People’s Daily explored the topic in a 2011 editorial titled “Why did Tu Youyou fail the academician election?”
“You might find some inspiration when looking at the personalities and scholastic styles of those who failed in the ‘game.’ Yuan Longping, the world-known agricultural scientist, spent most of his time in the rice field, studying on super rice. Li Aizhen, the scientist who has been dedicated to a life in the lab, might still be unknown to most Chinese if not elected a foreign academician by the US-based National Academy of Sciences. Tu Youyou, the Nobel Prize winner, is unsociable, unflattering and to speak frankly, cares little for anyone else’s rank, according to Li Lianda, an old colleague of Tu,” the People’s Daily wrote.
“In sharp contrast, a considerable percentage of government officials and senior managers are nominated academicians.”
“The election of academicians in China has been focused too much on the candidates’ interpersonal relationships rather than their academic achievements,” said Jin Dongyan, a professor at the School of Biomedical Sciences, University of Hong Kong.
Rao Yi, a distinguished neurobiologist who failed the academician election in 2011, was acknowledged for his boldness in speaking out.
Having studied at the University of California and taught at Washington University and Northwestern University before moving back to China, Rao regards his failure as a warning from the system.
“If you take a look at the candidates list and notice the rankings, you’ll see this is a systematic crackdown on professors with overseas teaching backgrounds. I’m not the only one,” Rao said.
The backgrounds of most elected academicians remain a mystery to the public.
In his research about China’s academician system, Professor Gu Haibing pointed out that information about elected academicians by CAS and CAE is selectively disclosed to the public and normally contains only names and work units to avoid exposing the nominees’ positions or work experience.
“You can easily find out that most of the academicians are administrative officials in scientific research institutions or university presidents, sometimes even senior executives from state-owned enterprises. Under current system, they have access to more resources compared to scholars and could yield their power to facilitate application,” Gu said.

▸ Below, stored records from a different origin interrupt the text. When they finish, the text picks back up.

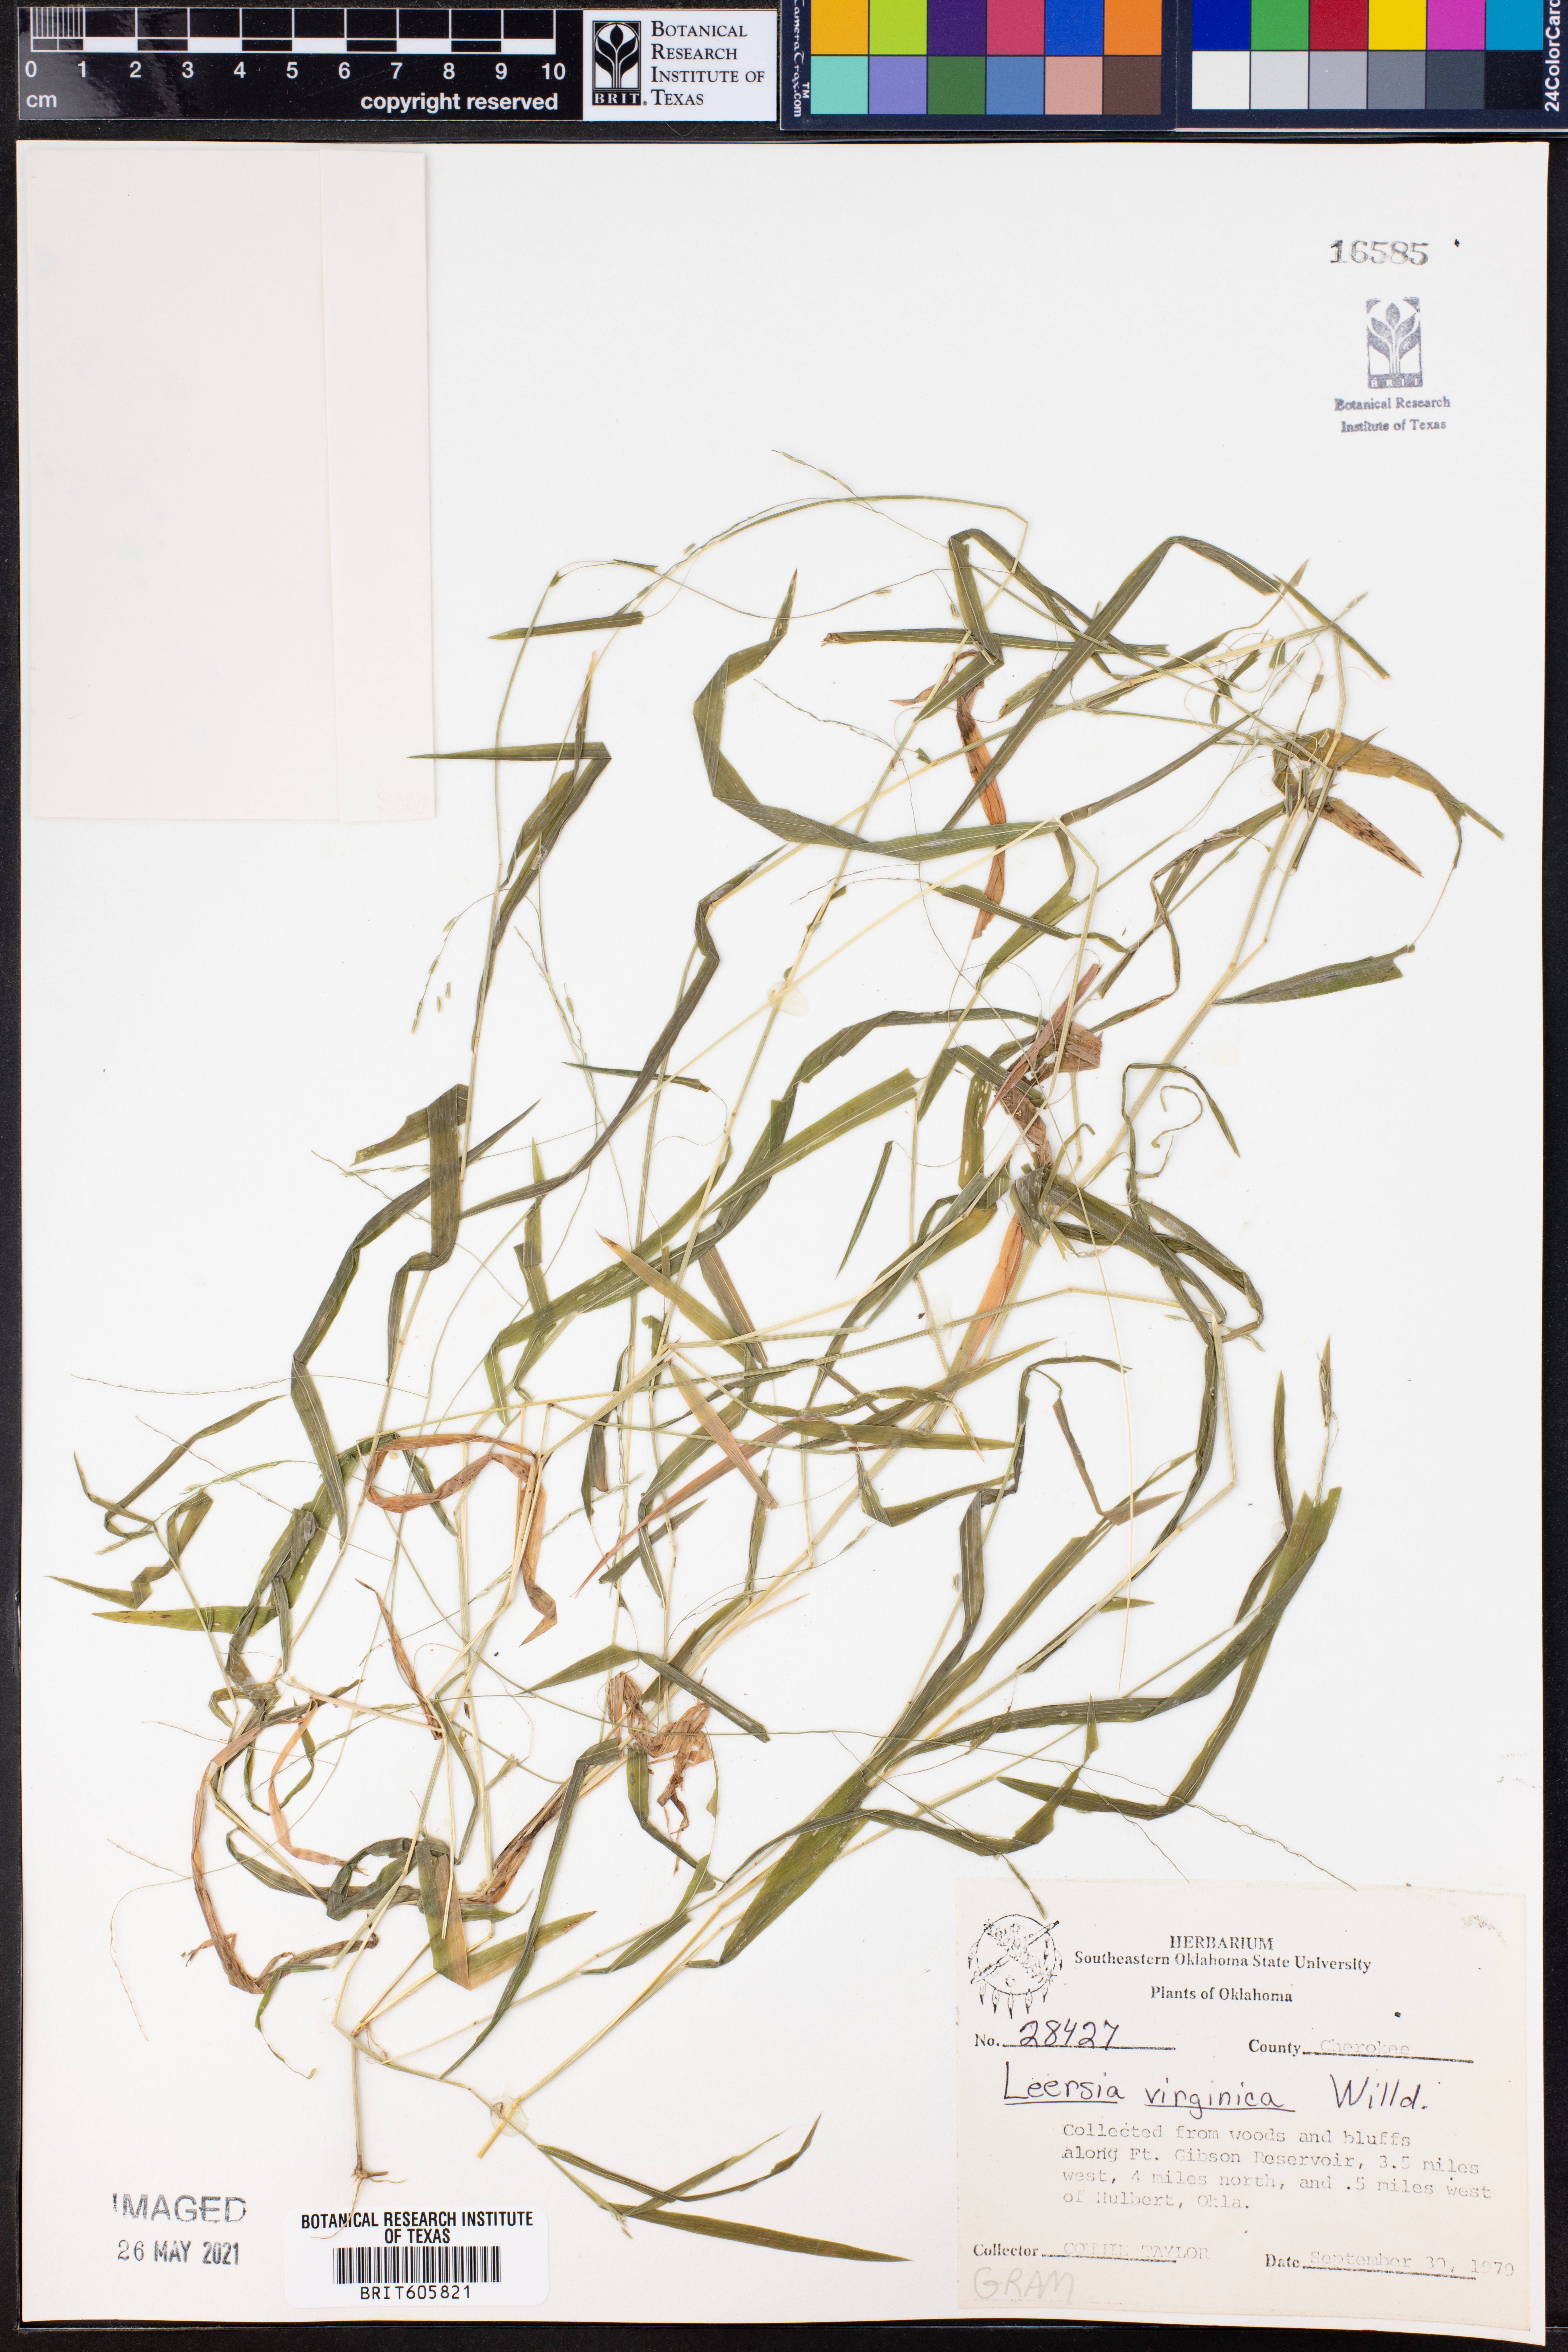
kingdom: Plantae
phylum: Tracheophyta
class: Liliopsida
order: Poales
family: Poaceae
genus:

“Are there any Chinese academicians who are not Party members?” netizens asked on Hupu.com.
Trend of Correction
Glaring flaws and mounting public pressures have the two authorities seeking a way to correct the academician selection system and burnish the reputations of current members.
Last year, the CAS and CAE adjusted their rules and stipulated that administrative bodies such as ministries and commissions, universities and municipal governments will no longer be able to recommend candidates.
Meanwhile, officials above the department-level in Party and government offices as well as civil servants will not be accepted for election. Candidates will have to go through a final appraisal process, and only those who pass everything can be elected.
Beijing Youth Daily reported on the amendment in August. This year, 157 candidates were selected in academician election, a dramatic decrease in number compared to 2013.
“I don’t want to deny the academician system. There are reasons for it to be there, and it will certainly continue to exist,” Rao said.